4. Power is always a suspect for any kind of DDR issues. Verify all relevant supplies are within spec during a failing scenario (e.g. PLL supply, CORE/EMIF supply, VDDS_DDR, VREF, etc.).

32-bit accesses work, but 8-bit accesses fail[edit]

This can happen if your DQS lines are swapped. Make sure they connect to the appropriate data lane.

Read Failures[edit]

Often times read failures occur due to signal integrity issues. This often is the case on DDR2 and later memories where On-Die Termination (ODT) has not been properly configured on the processor. ODT needs to be configured for both the DDR and the processor. The configuration for the DDR is specified in the SDRAM_CONFIG register of the EMIF. There is a separate register that can be a DDR PHY control register or sometimes a control register to configure ODT for the processor.

First access of a burst is garbage[edit]

This is often indicative of an issue related to DQS timing. At the hardware level you may want to check the flight times of the DQS and data signals to make sure the skew is within spec.

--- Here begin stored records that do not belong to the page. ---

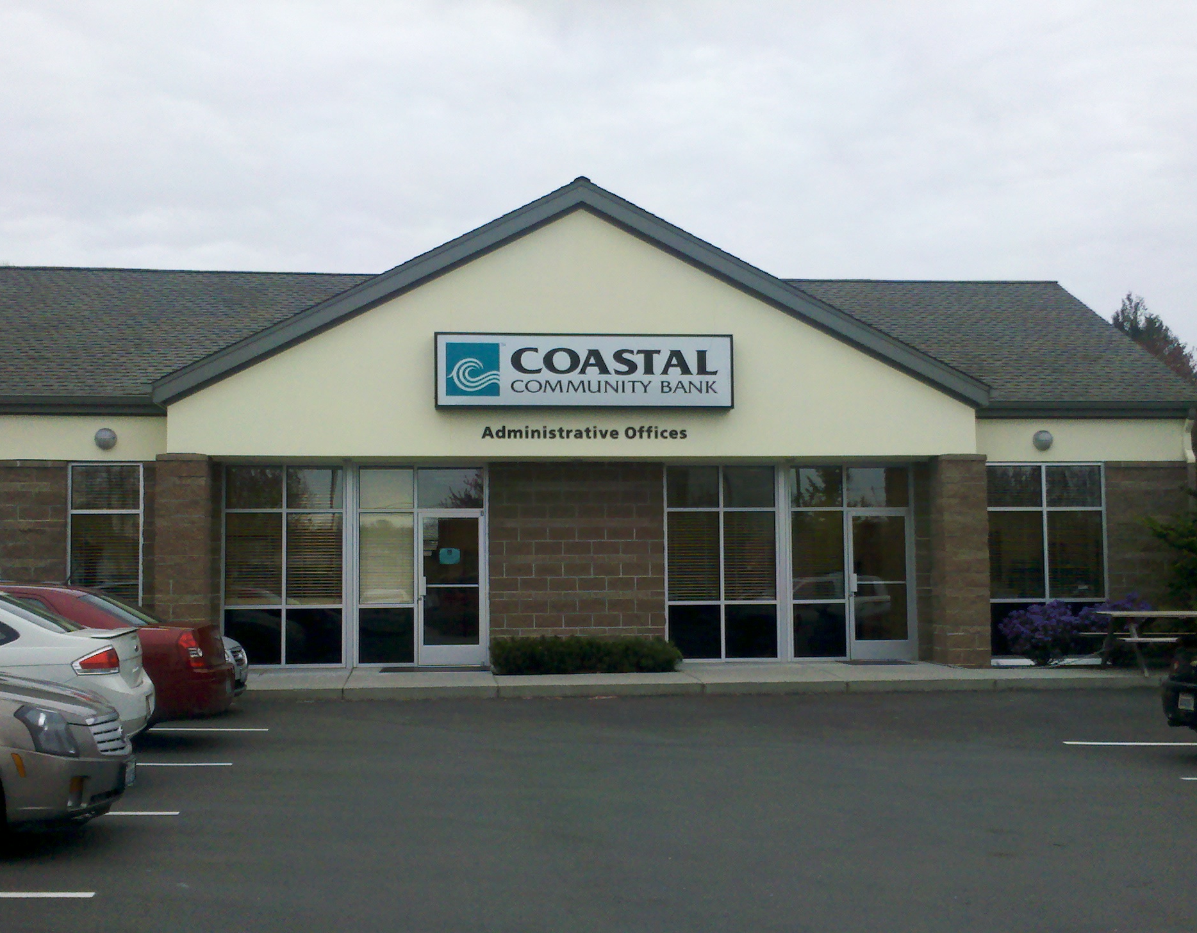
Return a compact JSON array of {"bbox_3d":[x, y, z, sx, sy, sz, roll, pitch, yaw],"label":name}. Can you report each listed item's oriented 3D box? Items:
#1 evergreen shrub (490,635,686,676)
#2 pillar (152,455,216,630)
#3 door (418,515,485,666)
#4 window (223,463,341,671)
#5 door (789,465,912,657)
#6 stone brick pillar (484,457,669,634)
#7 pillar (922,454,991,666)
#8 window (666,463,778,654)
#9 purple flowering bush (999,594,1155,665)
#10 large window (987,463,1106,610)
[{"bbox_3d":[-0.179,2.493,17.684,2.560,0.470,0.900,0,-4,-6],"label":"evergreen shrub"},{"bbox_3d":[-5.291,1.288,16.935,0.640,2.860,0.630,0,-4,-6],"label":"pillar"},{"bbox_3d":[-2.034,1.700,18.276,0.920,2.130,0.100,0,-4,-6],"label":"door"},{"bbox_3d":[-4.289,1.359,18.058,1.650,2.714,0.140,0,-4,-5],"label":"window"},{"bbox_3d":[3.636,1.381,18.913,1.820,2.780,0.120,0,-4,-6],"label":"door"},{"bbox_3d":[-0.318,1.330,18.522,2.471,2.755,0.300,0,-4,-5],"label":"stone brick pillar"},{"bbox_3d":[5.105,1.333,18.647,0.651,2.941,0.580,0,-4,-5],"label":"pillar"},{"bbox_3d":[1.733,1.360,18.620,1.653,2.736,0.140,0,-4,-5],"label":"window"},{"bbox_3d":[6.665,2.275,18.383,2.100,0.980,1.150,0,-4,-6],"label":"purple flowering bush"},{"bbox_3d":[6.446,1.281,19.066,1.781,2.653,0.140,0,-4,-5],"label":"large window"}]

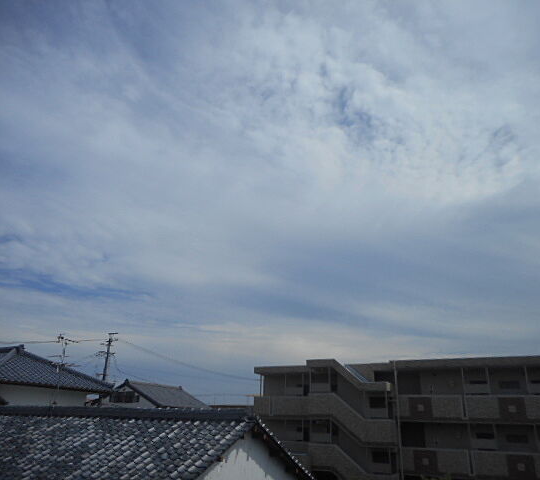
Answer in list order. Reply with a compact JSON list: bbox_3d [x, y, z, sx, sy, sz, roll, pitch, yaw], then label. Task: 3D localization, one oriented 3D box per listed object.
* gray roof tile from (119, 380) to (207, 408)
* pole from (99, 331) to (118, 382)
[{"bbox_3d":[-9.647,13.075,38.677,7.105,1.948,6.580,-10,-25,28],"label":"gray roof tile"},{"bbox_3d":[-14.519,13.983,39.131,1.800,12.200,0.800,-10,-25,28],"label":"pole"}]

This can also be related to the internal timings of the DDR PHY. The "read latency" field of the DDR PHY Control Register can be increased by 1 to provide more margin. Side note: this "read latency" field is related to the PHY itself and is not related to the JEDEC "read latency (RL)" from the DDR specifications. Here is some additional info on this field:

• The read latency in DDR_PHY_CTRL_1 is for the DDR PHY. This should not be confused with the RL in the DDR device datasheet. Both of these are different.
• Read latency of DDR PHY is used to transfer the read data from the DQS clock domain to its internal clock domain. The DDR PHY has a pseudo-synchronous FIFO that transfers read data from the DQS clock domain to its internal clock domain. The DDR PHY read latency defines how long the DDR PHY should wait before reading the FIFO using internal clock, after it has been written by the DQS clock during reads. The DDR PHY read latency number is defined by the round-trip latency of the system (IO delay + board delay + CL).
• Therefore, changing DDR PHY read latency will not impact any waveforms observed on the DDR bus. It is strictly an internal timing for data transfer from DQS domain to DDR PHY clock domain.